From mice to maraviroc

The ability to link memories that occur at the same time is known as relational memory. It may be severely impaired in people with Alzheimer's disease.

Alcino Silva is the director of the Integrative Center for Learning and Memory at UCLA and is an author of the new study.

You learn about something, but you can't remember where you heard it. Silva says you cannot remember who told you about it.

Silva says that scientists have known about the existence of memory for a long time.

Silva's lab began studying a molecule called CCR5.

The immune system is made up of CCR5 in the body. The brain controls a process that separates recent memories from older ones. Without that separation, we would not know if we met someone at the wedding we attended last week or at a conference that happened decades ago.

Silva didn't believe that the CCR5 molecule could explain why people and mice have memory problems.

He says that they checked and voila.

The ability to link memories appears to be turned off by the increase in levels of CCR5 with age.

The idea was tested in mice with a disabled form of CCR5.

These mice were able to link memories made a week apart, while typical mice were only able to link memories made within a few hours of each other.

The team took typical middle-aged mice and infused maraviroc into the hippocampus, an area of the brain that is important to memory.

Silva says that the drug gave you the same thing.

A possible treatment for stroke

The results hold promise for older people and stroke patients.

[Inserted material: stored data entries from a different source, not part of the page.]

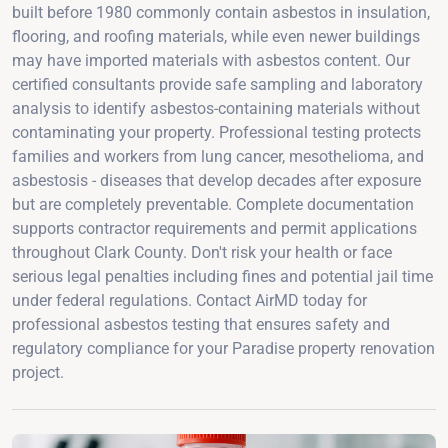
built before 1980 commonly contain asbestos in insulation,
flooring, and roofing materials, while even newer buildings
may have imported materials with asbestos content. Our
certified consultants provide safe sampling and laboratory
analysis to identify asbestos-containing materials without
contaminating your property. Professional testing protects
families and workers from lung cancer, mesothelioma, and
asbestosis - diseases that develop decades after exposure
but are completely preventable. Complete documentation
supports contractor requirements and permit applications
throughout Clark County. Don't risk your health or face
serious legal penalties including fines and potential jail time
under federal regulations. Contact AirMD today for
professional asbestos testing that ensures safety and
regulatory compliance for your Paradise property renovation
project.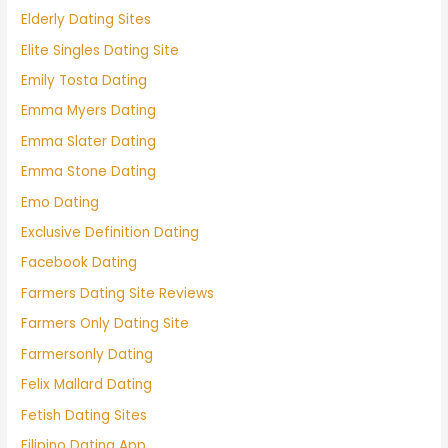
Elderly Dating Sites
Elite Singles Dating Site
Emily Tosta Dating
Emma Myers Dating
Emma Slater Dating
Emma Stone Dating
Emo Dating
Exclusive Definition Dating
Facebook Dating
Farmers Dating Site Reviews
Farmers Only Dating Site
Farmersonly Dating
Felix Mallard Dating
Fetish Dating Sites
Filipino Dating App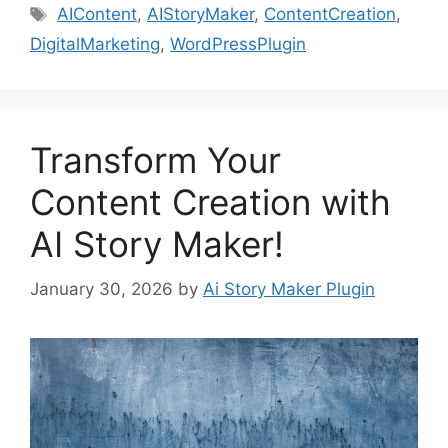
Tags
AIContent
,
AIStoryMaker
,
ContentCreation
,
DigitalMarketing
,
WordPressPlugin
Transform Your
Content Creation with
AI Story Maker!
January 30, 2026
by
Ai Story Maker Plugin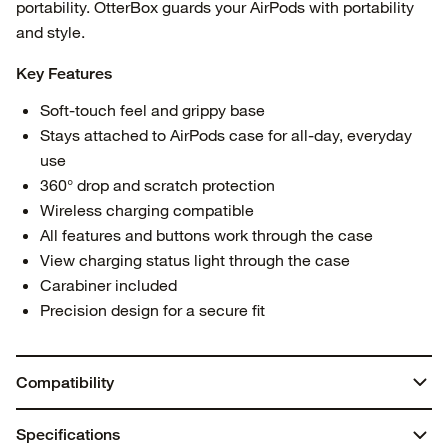
portability. OtterBox guards your AirPods with portability
and style.
Key Features
Soft-touch feel and grippy base
Stays attached to AirPods case for all-day, everyday
use
360° drop and scratch protection
Wireless charging compatible
All features and buttons work through the case
View charging status light through the case
Carabiner included
Precision design for a secure fit
Compatibility
AirPods 4
Specifications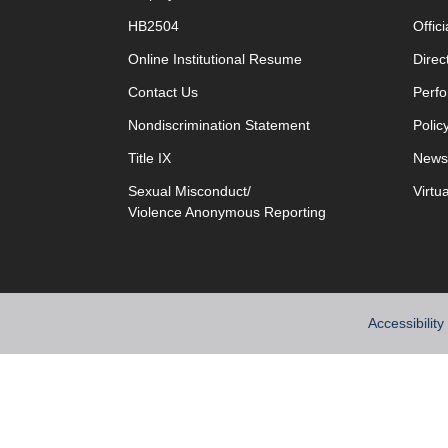
HB2504
Offic
opens in new window
Online Institutional Resume
Direc
opens in new window
Contact Us
Perfo
Nondiscrimination Statement
Polic
Title IX
News
Sexual Misconduct/
Virtu
Violence Anonymous Reporting
Accessibility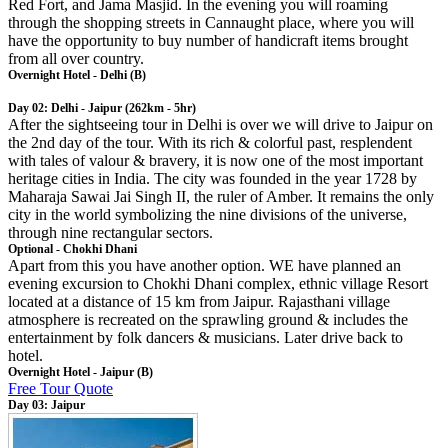
Red Fort, and Jama Masjid. In the evening you will roaming
through the shopping streets in Cannaught place, where you will
have the opportunity to buy number of handicraft items brought
from all over country.
Overnight Hotel - Delhi (B)
Day 02: Delhi - Jaipur (262km - 5hr)
After the sightseeing tour in Delhi is over we will drive to Jaipur on
the 2nd day of the tour. With its rich & colorful past, resplendent
with tales of valour & bravery, it is now one of the most important
heritage cities in India. The city was founded in the year 1728 by
Maharaja Sawai Jai Singh II, the ruler of Amber. It remains the only
city in the world symbolizing the nine divisions of the universe,
through nine rectangular sectors.
Optional - Chokhi Dhani
Apart from this you have another option. WE have planned an
evening excursion to Chokhi Dhani complex, ethnic village Resort
located at a distance of 15 km from Jaipur. Rajasthani village
atmosphere is recreated on the sprawling ground & includes the
entertainment by folk dancers & musicians. Later drive back to
hotel.
Overnight Hotel - Jaipur (B)
Free Tour Quote
Day 03: Jaipur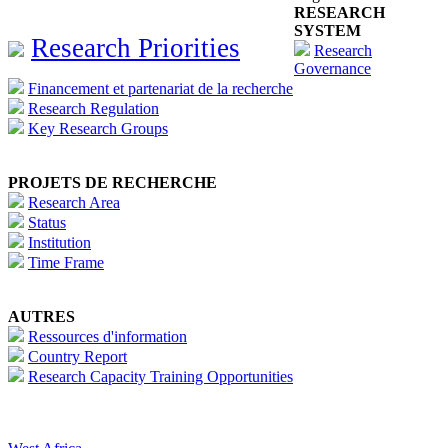
RESEARCH
SYSTEM
Research Priorities
Research
Governance
Financement et partenariat de la recherche
Research Regulation
Key Research Groups
PROJETS DE RECHERCHE
Research Area
Status
Institution
Time Frame
AUTRES
Ressources d'information
Country Report
Research Capacity Training Opportunities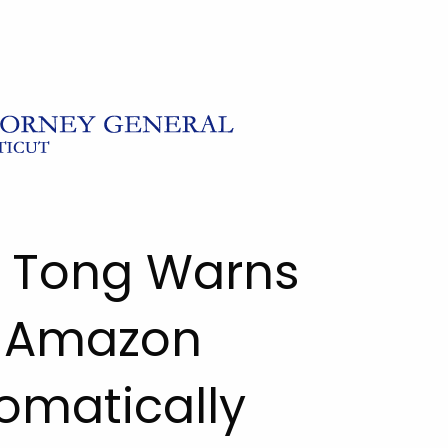
l Tong Warns
 Amazon
tomatically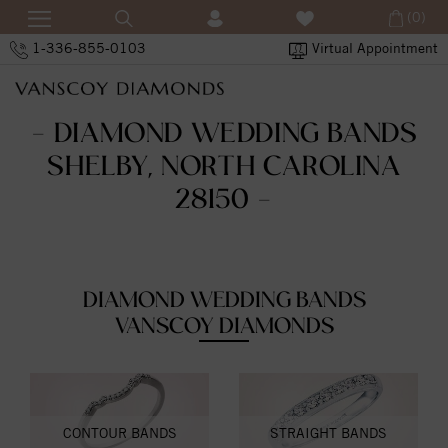
(0)
1-336-855-0103
Virtual Appointment
- DIAMOND WEDDING BANDS
SHELBY, NORTH CAROLINA
28150 -
DIAMOND WEDDING BANDS
VANSCOY DIAMONDS
CONTOUR BANDS
STRAIGHT BANDS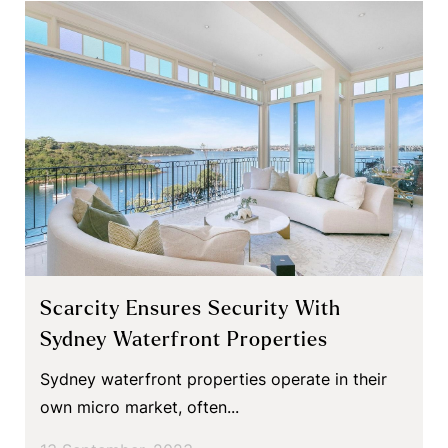
Scarcity Ensures Security With
Sydney Waterfront Properties
Sydney waterfront properties operate in their
own micro market, often...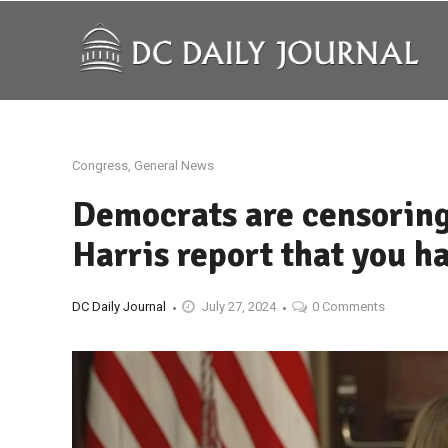
Congress
,
General News
Democrats are censoring
Harris report that you h
DC Daily Journal
July 27, 2024
0 Comments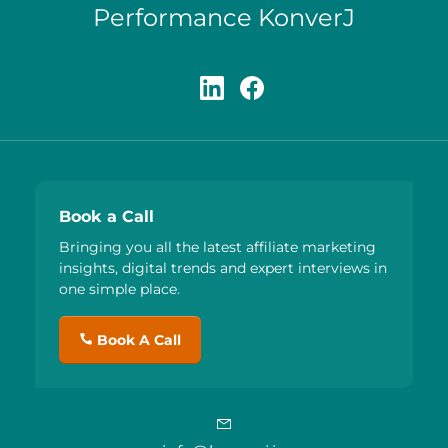
Performance KonverJ
Book a Call
Bringing you all the latest affiliate marketing
insights, digital trends and expert interviews in
one simple place.
Book A Call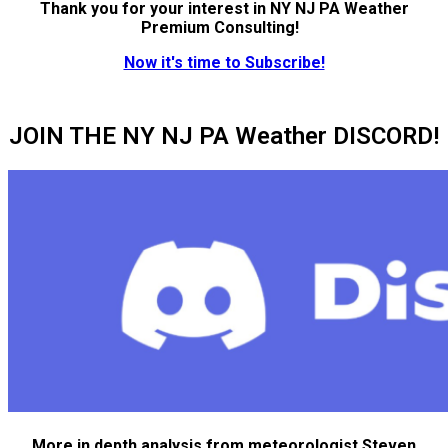
Thank you for your interest in NY NJ PA Weather
Premium Consulting!
Now it's time to Subscribe!
JOIN THE NY NJ PA Weather DISCORD!
More in depth analysis from meteorologist Steven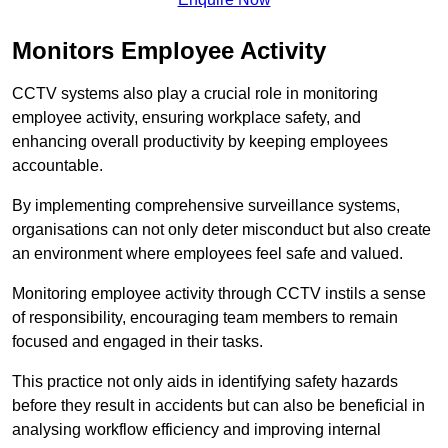
Monitors Employee Activity
CCTV systems also play a crucial role in monitoring
employee activity, ensuring workplace safety, and
enhancing overall productivity by keeping employees
accountable.
By implementing comprehensive surveillance systems,
organisations can not only deter misconduct but also create
an environment where employees feel safe and valued.
Monitoring employee activity through CCTV instils a sense
of responsibility, encouraging team members to remain
focused and engaged in their tasks.
This practice not only aids in identifying safety hazards
before they result in accidents but can also be beneficial in
analysing workflow efficiency and improving internal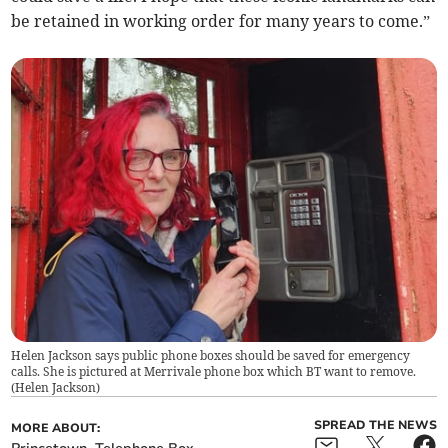
be retained in working order for many years to come.”
Helen Jackson says public phone boxes should be saved for emergency
calls. She is pictured at Merrivale phone box which BT want to remove.
(
Helen Jackson
)
SPREAD THE NEWS
MORE ABOUT: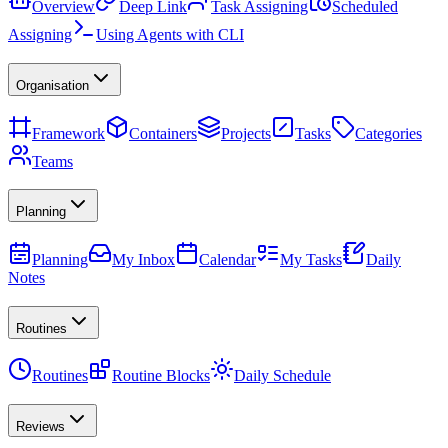
Overview
Deep Link
Task Assigning
Scheduled
Assigning
Using Agents with CLI
Organisation
Framework
Containers
Projects
Tasks
Categories
Teams
Planning
Planning
My Inbox
Calendar
My Tasks
Daily
Notes
Routines
Routines
Routine Blocks
Daily Schedule
Reviews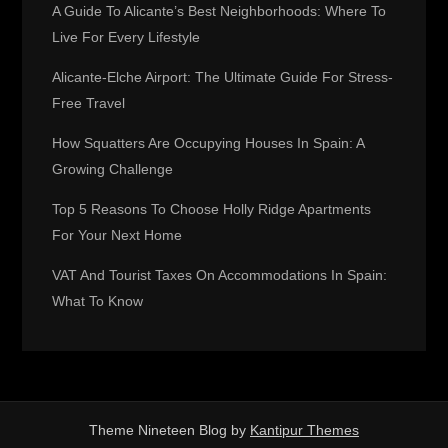
g
A Guide To Alicante’s Best Neighborhoods: Where To
Live For Every Lifestyle
a
Alicante-Elche Airport: The Ultimate Guide For Stress-
t
Free Travel
How Squatters Are Occupying Houses In Spain: A
i
Growing Challenge
o
Top 5 Reasons To Choose Holly Ridge Apartments
For Your Next Home
n
VAT And Tourist Taxes On Accommodations In Spain:
What To Know
Theme Nineteen Blog by
Kantipur Themes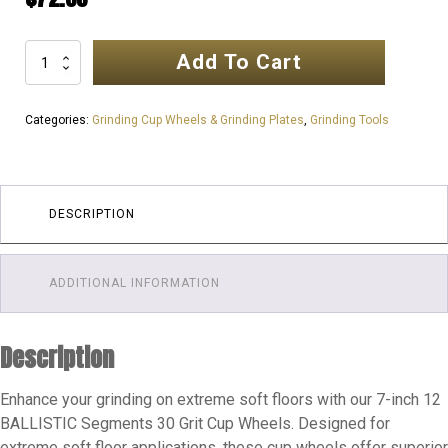
Add To Cart
7inch
180mm
12
Categories:
Grinding Cup Wheels & Grinding Plates
,
Grinding Tools
SEGMENTS
Ultra
Professional
Cup
DESCRIPTION
Wheel
|
ADDITIONAL INFORMATION
Extreme
Soft
Floor
Description
30
GRIT
Enhance your grinding on extreme soft floors with our 7-inch 12
quantity
BALLISTIC Segments 30 Grit Cup Wheels. Designed for
extreme soft floor applications, these cup wheels offer superior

Silva and Carmichael were among the authors of a paper showing that levels of CCR5 rise after a stroke.

The systems that help brain cells survive are the ones that stay active.

The process of forming new links between brain cells is similar to the one used to connect certain memories. That is prevented by CCR5.

They tried to give maraviroc to mice that had suffered a stroke or brain injury. They recovered faster than other mice.

They studied a group of stroke patients who had low levels of CCR5. Again, that meant faster recovery.

A study is being done to see if maraviroc can help people who have had a stroke.